Mesmerizing dusk at the Mudumalai Tiger Reserve

This may be a contradiction but I love to travel and I hate being a tourist. My best travel memories are sleeping in the living room of someone’s (if not my own) extended family or sitting cross-legged on a mat around a cooking-fire. I prefer to be somewhere as an invited guest or for a purpose like work or study. The visits to tourist places should be a capstone on some other experience where I feel grounded in the place by companionship, having a role that makes me feel genuinely connected, and earning the embrace of the locals.

I know that my travels are a luxury and a unique privilege of my citizenship, education and social status. Not many people in the world share this ease of movement and opportunity to explore. It’s particularly rare that someone with my skin color is able to venture out anywhere across the globe. I am reminded of this whenever someone is surprised to learn that I am an American or when I am the only or one of few people of color among a group of travelers. 

My time in India is in full blown tourist mode. I am staying in hotels, going around in a tour bus with a camera strapped to my arm, and descending upon various sites on a packaged itinerary in a troupe of white people of various nationalities. It is not my preferred way to interact with a country, least of all a country where I have a personal connection and origins. I end up feeling a deep sense of sadness, as I gaze out of windows at the villages and homes flashing by in the countryside, where in my heart I feel that I would so much prefer to be. 

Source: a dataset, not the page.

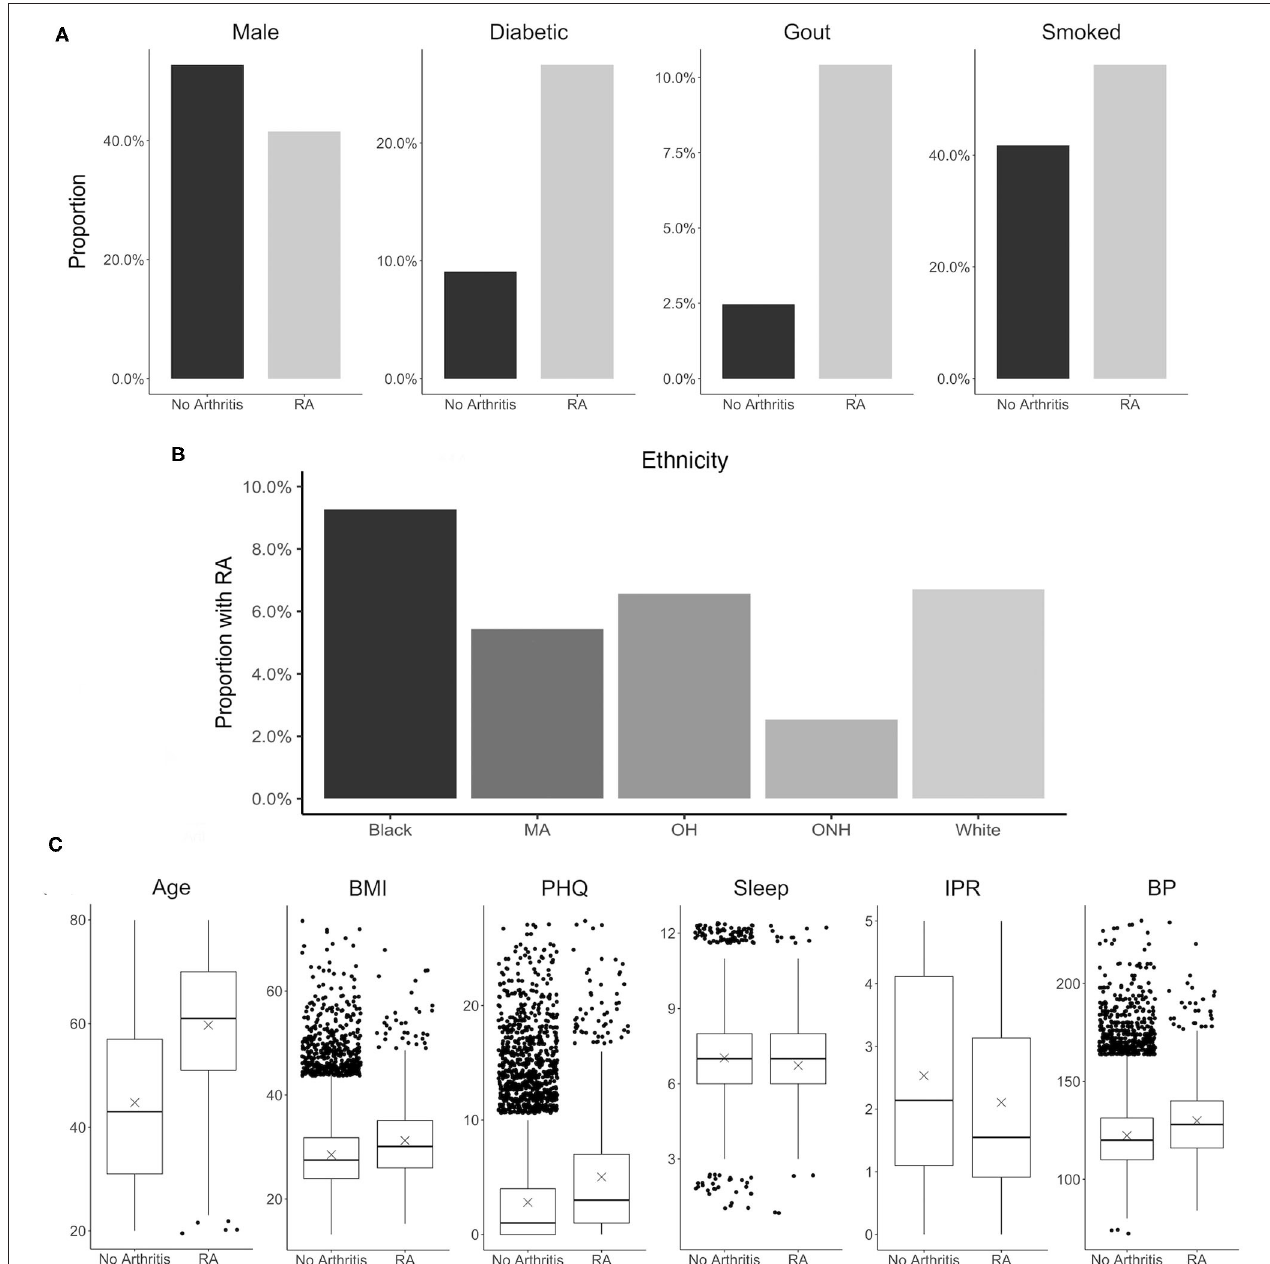
FIGURE 3 | Distribution of various RA risk factors in the study population. (A) Comparison between RA and no arthritis population for risk factors coded as binary variables. (B) Prevalence of RA among various ethnicity. (C) Comparison between RA and no arthritis population for risk factors coded as continuous variables. Units: Age, years; BMI, kg/m 2 ; PHQ, PHQ score; Sleep, hours; IPR, nondimensional; Systolic, mmHg. MA, Mexican-American; OH, Other Hispanic.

I chose to travel in India this way only as a convenient last resort. Without ties or information about my family here, I had few options, especially when it became apparent that for much of the time I would be on my own. I’m independent and resourceful but getting around seemed at best daunting and at worst potentially unsafe as a single woman. So I held my nose and signed up for a tourist package. The itinerary included much of what I expected to see and it would be a welcome relief not to have to negotiate all the complicated logistics required. 

I am seeing spectacular things that would be hard to manage alone – wild and rambling game reserves, bustling but remote mountain towns, tea plantations and factories, and off the beaten path temples and restaurants. Still, the distance from normal everyday life and the warmth of family and friends who live here sometimes makes me feel profoundly sad and alone. 

I am not only the only Desi in my group, I am the only person of color. It’s strange to have India filtered through the lens of the observations and exoticism of white people. Although I am learning much that is new to me, some of it is also intimately familiar. But I end up feigning ignorance about things, so as not to become inundated with questions for which I only know half the answers. Besides, there are infinitely patient and far more knowledgeable local guides to explain the intricate web of deities, customs and restaurant menu choices. 

I’m very used to being the odd one out in life and never entirely fitting in, it’s sort if my dharma, but I still get melancholy about it. I’ve made a lovely new friend who is bunked up with me because we are the only women on our own and I am enormously grateful to have her on this adventure. But apart from talking to her, I’ve become much quieter than usual and am most often caught up in my own thoughts. Writing these posts has become not just a way to offer updates but a vital outlet for me to express things that might otherwise leave me in despair.